Saw one patient a few of weeks ago. A 58 yo M, psychiatrist, with h/o
complicated DM insulin dependent, GERD, presented with recurrent sore throat
, hoarseness, nausea and vomiting. He was initiated with Byetta 5mg SQ Q12h
in July. The dose was increased to 10mg later in September. He never
realized it was his medication's side effect as he responded to the
medication very well. He lost 10+ lbs and his blood sugar was under better
control, bla bla. To me, his symptoms were most likely secondary to his
diabetes associated autonomic neuropathy and gastroparesis caused by Byetta.
Thankfully his diabetes mellitus was still under good control. He did not
develop any glycemia-associated complications.



多谢风MM指点。我可能不应该用gastroparesis来解释byetta的副作用, other meds
may also contribute his symptoms。这个病人是DM type I, on insulin pump since
2005, f/u by his endocrinogist, prolonged GERD on Nexium. 他的主诉听起来象
是nausea and vomiting为主,一个多月内有好几次吐得一整天almost no oral intake
,喉咙也痛,这才来找PCP看的。刚好我在clinic with my preceptor。他本人是本院
的医生,很注意,血糖一直控制得很好,看门诊当天fast glucose才104, 中午210,马
上调insulin pump了。所以一直没想到可能是exenatide的原因。We asked him to
lower his Byetta's dose, 过了一个星期他也没来followup。刚才查了一下他的EMR,
已经三个星期没有任何新的records,I thought his symptoms had been resolved therefore he
didn't show up。He didn't have swallow difficulty. The symptoms seemed to be related to his increased dose of byetta. 当然如果his symptoms persist, he shall get a GI consult for at least a barium swallow test.
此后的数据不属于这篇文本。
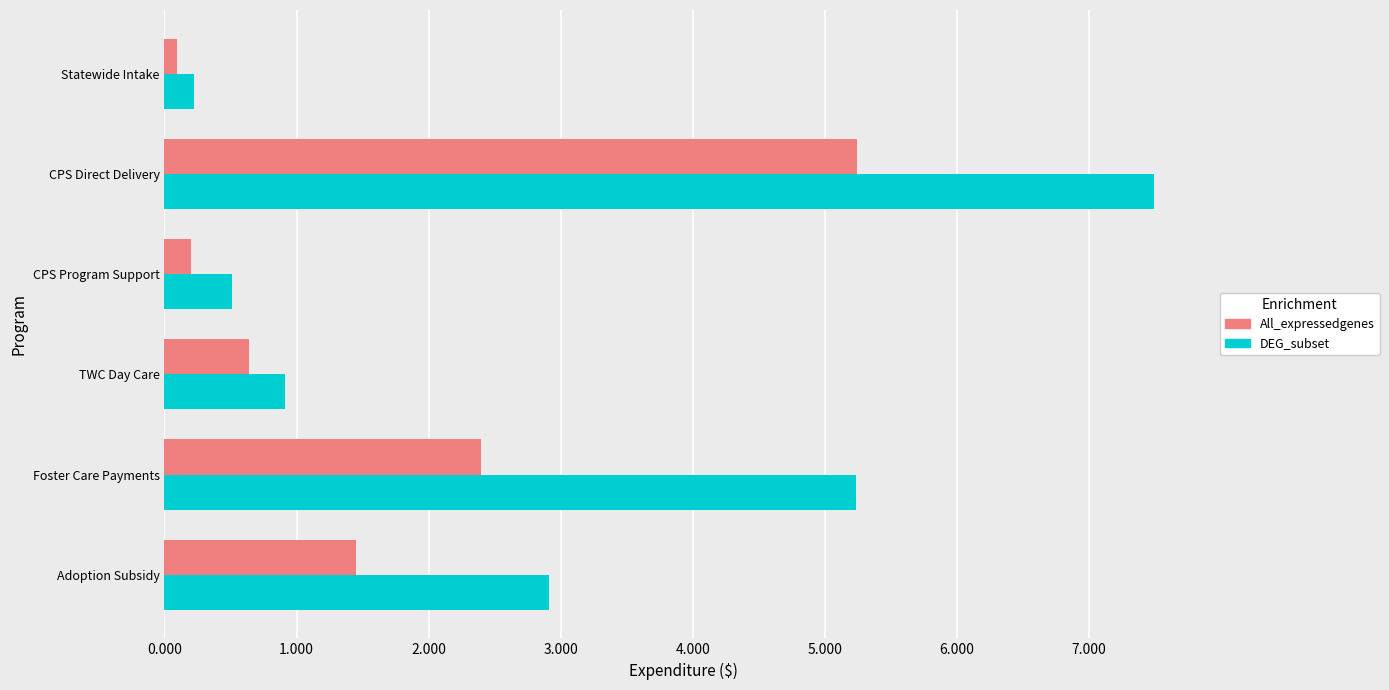

What are all the series names shown in the legend?

All_expressedgenes, DEG_subset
Here is side effect of Byetta I found:
Nausea -- occurring in up to 44 percent of people
Hypoglycemia -- up to 35.7 percent
Vomiting -- up to 13 percent
Diarrhea -- up to 13 percent
Feeling jittery -- up to 9 percent
Dizziness -- up to 9 percent
Headache -- up to 9 percent
Upset stomach or heartburn -- up to 6 percent.

From Uptodate:
Concerns related to adverse effects:
1.Anti-exenatide antibodies: Use may be associated with the development of
anti-exenatide antibodies; low titers are not associated with a loss of
efficacy, however high titers (observed in 6% of patients in clinical
studies) may result in an attenuation of response.
2.GI symptoms: Most common reactions are gastrointestinal related; these
symptoms may be dose-related and may decrease in frequency/severity with
gradual titration and continued use. 3.Pancreatitis: Cases of acute
pancreatitis (including hemorrhagic and necrotizing with some fatalities)
have been reported; monitor for unexplained severe abdominal pain, and if
pancreatitis is suspected, discontinue use. Do not resume unless an
alternative etiology of pancreatitis is confirmed. Consider alternative
antidiabetic therapy in patients with a history of pancreatitis.
4.Weight loss: Use may be associated with weight loss (due to reduced intake
) independent of the change in hemoglobin A1c

Here is his major problem list:
1.diabetes type 1 with insulin pump
2.GERD
3.hypertension
4.dyslipidemia
5.focal segmental glomerulosclerosis renal disease
6.asthma

CURRENT MEDICATIONS:
1. Neurontin/gabapentin 300 mg 2 tabs oral each am (600 mg total), 3
tablets each evening (900 mg total).
2. Metformin ER 500 mg tabs 2 tablets am, 2 tablets pm (total 2000 mg).
3. NovoLog regular insulin/insulin pump.
4. Advair Diskus 250/50 one puff twice daily (bronchial asthma maintenance).
5. Albuterol 2 puffs q4 hours prn rescue.
6. Plavix 75 mg daily (intolerant to aspirin/NSAIDS).
7. Simvastatin 20 mg each evening.
8. Moexipril 15 mg twice daily.
9. Cozaar 100 mg daily.
10. Nexium as omeprazole 40 mg daily.
11. Clobetasol 0.05% cream twice daily x2 weeks chronic eczema.
12. Triamcinolone acetate cream 0.1% apply twice daily chronic eczema.
13. Cymbalta 120 mg daily.
14. Fluoxetine 40 mg daily.
15. Klonopin 0.5 mg to 1 mg oral at bedtime (chronic stable anxiety).
16. Lumigan eyedrop 1 twice daily both eyes (chronic glaucoma).
17. Cosopt 1 drop both eyes bid.
18. Prednisolone acetate 1 drop both eyes bid.
19. CPAP, obstructive sleep apnea, nightly.
20. Flomax 0.4 mg 2 caplets every evening.
21. Proscar 5 mg daily (Urology 2009).
22. Insulin pump for diabetes.
23. Viagra 100-mg tablet, takes 1/2 tablet to 1 tablet as needed, dispense 6, per Urology.
24. Byetta 5 mcg SQ bid.


【 在 againstwind (逆风而行) 的大作中提到: 】
: 我的一点感觉,当然没看过病人,随便说说。
: byetta的主要副作用是胃不舒服加上腹泻。但是应该不会引起sore throat和
: hoarseness,gastroparesis也不会,这个应该想想是不是GERD反酸引起的。如果糖尿
: 病control很好,病人不太会有严重的gastroparesis。